If I stick to that discipline, can you think of any reason why I should lose the majority of my account as so many sages have predicted in this thread?
 
Didn't mean to sound as though I saying you're at all like I was. I was just relaying my bad experiences in dealing with something I didn't understand. You don't seem arrogant to me at all and are you seem far smarter than me however I think you were being a bit tunnel vision-ish in your approach to analysis and that you are taking far too a simplistic view on your markets.
This seems to stem more from limitation of scope rather than inability but I'm just saying...
All that being said I cant argue with your returns :D
Best of luck and I hope it doesn't run out before you learn how to manage the full extent of exposure.
I'll stop bothering you so much now and let you get on with it but I'll continue to watch with interest :)
 
I am pretty certain that you're edge isn't because of some mis-pricing between two different spreads, or because your counterparties have objectives that are not a mirror image of yours.

Close

My edge is not because of mis-pricing between two legs of a spread.

My edge is not because of a mis-estimate of volatility.

My opportunity (call it edge if you will) is that the preponderance of the option volume is devoted to applications other than credit spreads. Thus, for the relatively small volume devoted to credit spreads, great return is possible. Should the options market undergo systemic change, this may no longer be true. I have a quality assurance process in place to spot this and withdraw before any significant harm comes to may account.

As the expiration date nears, time decay, the source of my return, begins to accelerate. This begins to impact, but not dominate, the volume for those options. The only relevance of this idea to what I do is that opportunities begin to diminish, but only slightly. This is an observation, not an analysis.
 
My opportunity (call it edge if you will) is that the preponderance of the option volume is devoted to applications other than credit spreads.

What you say here might be true Howard, but I can't see how that can be exploited into a discernable edge.

— Record excerpts —
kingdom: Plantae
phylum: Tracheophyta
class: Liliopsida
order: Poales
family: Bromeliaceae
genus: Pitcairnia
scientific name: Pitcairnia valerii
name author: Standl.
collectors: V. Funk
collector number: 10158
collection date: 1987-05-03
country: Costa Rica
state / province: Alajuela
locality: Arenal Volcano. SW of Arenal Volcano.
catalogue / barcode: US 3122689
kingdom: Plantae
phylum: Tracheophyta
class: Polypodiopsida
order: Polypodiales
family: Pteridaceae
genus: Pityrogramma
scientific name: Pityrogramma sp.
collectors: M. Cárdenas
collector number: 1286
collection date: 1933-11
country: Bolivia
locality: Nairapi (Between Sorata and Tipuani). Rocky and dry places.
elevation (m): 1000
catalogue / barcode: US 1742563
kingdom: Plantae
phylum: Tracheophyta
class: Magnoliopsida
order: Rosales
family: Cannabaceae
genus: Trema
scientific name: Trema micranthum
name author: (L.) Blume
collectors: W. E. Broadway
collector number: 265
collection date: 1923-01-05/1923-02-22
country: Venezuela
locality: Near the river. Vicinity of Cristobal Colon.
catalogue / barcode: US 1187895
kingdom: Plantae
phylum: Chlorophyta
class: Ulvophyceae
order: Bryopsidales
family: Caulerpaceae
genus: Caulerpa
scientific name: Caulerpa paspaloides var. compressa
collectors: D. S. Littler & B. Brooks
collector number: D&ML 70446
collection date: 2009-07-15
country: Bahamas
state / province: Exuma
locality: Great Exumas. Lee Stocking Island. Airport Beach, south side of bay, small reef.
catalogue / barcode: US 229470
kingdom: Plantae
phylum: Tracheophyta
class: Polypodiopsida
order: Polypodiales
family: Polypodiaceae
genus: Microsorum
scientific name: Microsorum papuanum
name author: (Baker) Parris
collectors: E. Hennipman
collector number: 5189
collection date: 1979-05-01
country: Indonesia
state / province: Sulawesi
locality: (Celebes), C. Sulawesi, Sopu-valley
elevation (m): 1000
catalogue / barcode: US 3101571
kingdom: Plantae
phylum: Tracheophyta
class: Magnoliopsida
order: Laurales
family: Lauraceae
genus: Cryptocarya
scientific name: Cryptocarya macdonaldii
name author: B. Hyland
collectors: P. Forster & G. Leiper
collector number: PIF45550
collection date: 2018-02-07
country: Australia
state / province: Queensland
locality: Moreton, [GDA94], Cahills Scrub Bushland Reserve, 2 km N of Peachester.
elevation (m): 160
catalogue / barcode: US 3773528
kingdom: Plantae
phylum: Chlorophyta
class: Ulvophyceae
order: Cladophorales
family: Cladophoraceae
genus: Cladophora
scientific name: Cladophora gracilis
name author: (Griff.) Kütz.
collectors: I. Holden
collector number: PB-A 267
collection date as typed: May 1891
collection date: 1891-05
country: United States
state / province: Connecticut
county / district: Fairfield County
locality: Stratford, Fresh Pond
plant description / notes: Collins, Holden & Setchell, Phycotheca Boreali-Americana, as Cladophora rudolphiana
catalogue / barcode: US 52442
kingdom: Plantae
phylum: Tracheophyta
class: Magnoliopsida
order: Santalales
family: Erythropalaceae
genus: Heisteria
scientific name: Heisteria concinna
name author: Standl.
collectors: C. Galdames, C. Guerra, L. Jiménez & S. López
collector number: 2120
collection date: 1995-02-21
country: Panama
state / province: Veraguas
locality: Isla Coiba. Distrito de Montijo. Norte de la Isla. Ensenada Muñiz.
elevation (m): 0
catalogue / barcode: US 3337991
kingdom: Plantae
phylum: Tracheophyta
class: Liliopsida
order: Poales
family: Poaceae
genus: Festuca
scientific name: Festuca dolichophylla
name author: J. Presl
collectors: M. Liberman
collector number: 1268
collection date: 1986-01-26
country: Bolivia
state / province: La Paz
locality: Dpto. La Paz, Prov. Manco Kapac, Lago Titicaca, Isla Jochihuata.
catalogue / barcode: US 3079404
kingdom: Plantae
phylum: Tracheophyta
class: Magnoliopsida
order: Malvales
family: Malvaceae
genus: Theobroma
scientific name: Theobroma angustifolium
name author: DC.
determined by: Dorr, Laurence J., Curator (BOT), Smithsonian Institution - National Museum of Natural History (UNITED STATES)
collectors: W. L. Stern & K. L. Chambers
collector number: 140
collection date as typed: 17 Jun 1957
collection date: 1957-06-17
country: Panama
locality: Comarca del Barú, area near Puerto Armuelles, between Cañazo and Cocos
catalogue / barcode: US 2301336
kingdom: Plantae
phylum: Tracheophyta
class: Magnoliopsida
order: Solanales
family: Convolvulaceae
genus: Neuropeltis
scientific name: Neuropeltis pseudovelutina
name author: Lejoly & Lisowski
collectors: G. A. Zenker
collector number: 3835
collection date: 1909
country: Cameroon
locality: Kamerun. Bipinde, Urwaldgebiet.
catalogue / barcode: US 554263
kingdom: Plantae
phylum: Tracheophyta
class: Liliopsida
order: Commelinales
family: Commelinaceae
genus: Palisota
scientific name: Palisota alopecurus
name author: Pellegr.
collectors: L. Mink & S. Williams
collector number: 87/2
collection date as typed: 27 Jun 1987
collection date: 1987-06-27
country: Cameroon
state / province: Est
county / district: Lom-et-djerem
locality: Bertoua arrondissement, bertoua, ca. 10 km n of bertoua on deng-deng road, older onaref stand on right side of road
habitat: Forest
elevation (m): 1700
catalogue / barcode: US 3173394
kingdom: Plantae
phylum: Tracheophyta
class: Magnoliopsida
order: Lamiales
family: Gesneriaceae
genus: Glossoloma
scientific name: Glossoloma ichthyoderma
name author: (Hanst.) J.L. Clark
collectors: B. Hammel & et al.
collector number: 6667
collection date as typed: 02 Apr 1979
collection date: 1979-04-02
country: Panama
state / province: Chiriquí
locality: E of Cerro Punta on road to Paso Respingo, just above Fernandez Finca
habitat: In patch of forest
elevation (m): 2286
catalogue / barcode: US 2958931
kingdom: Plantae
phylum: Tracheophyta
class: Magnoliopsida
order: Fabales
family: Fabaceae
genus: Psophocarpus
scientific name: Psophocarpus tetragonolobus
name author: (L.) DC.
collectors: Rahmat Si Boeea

— Work to be completed —
From the options-trading discussion above, extract word for word the passage starting with "My edge is not because of mis-pricing" and going on through "not an analysis.".

— Final answer —
My edge is not because of mis-pricing between two legs of a spread.

My edge is not because of a mis-estimate of volatility.

My opportunity (call it edge if you will) is that the preponderance of the option volume is devoted to applications other than credit spreads. Thus, for the relatively small volume devoted to credit spreads, great return is possible. Should the options market undergo systemic change, this may no longer be true. I have a quality assurance process in place to spot this and withdraw before any significant harm comes to may account.

As the expiration date nears, time decay, the source of my return, begins to accelerate. This begins to impact, but not dominate, the volume for those options. The only relevance of this idea to what I do is that opportunities begin to diminish, but only slightly. This is an observation, not an analysis.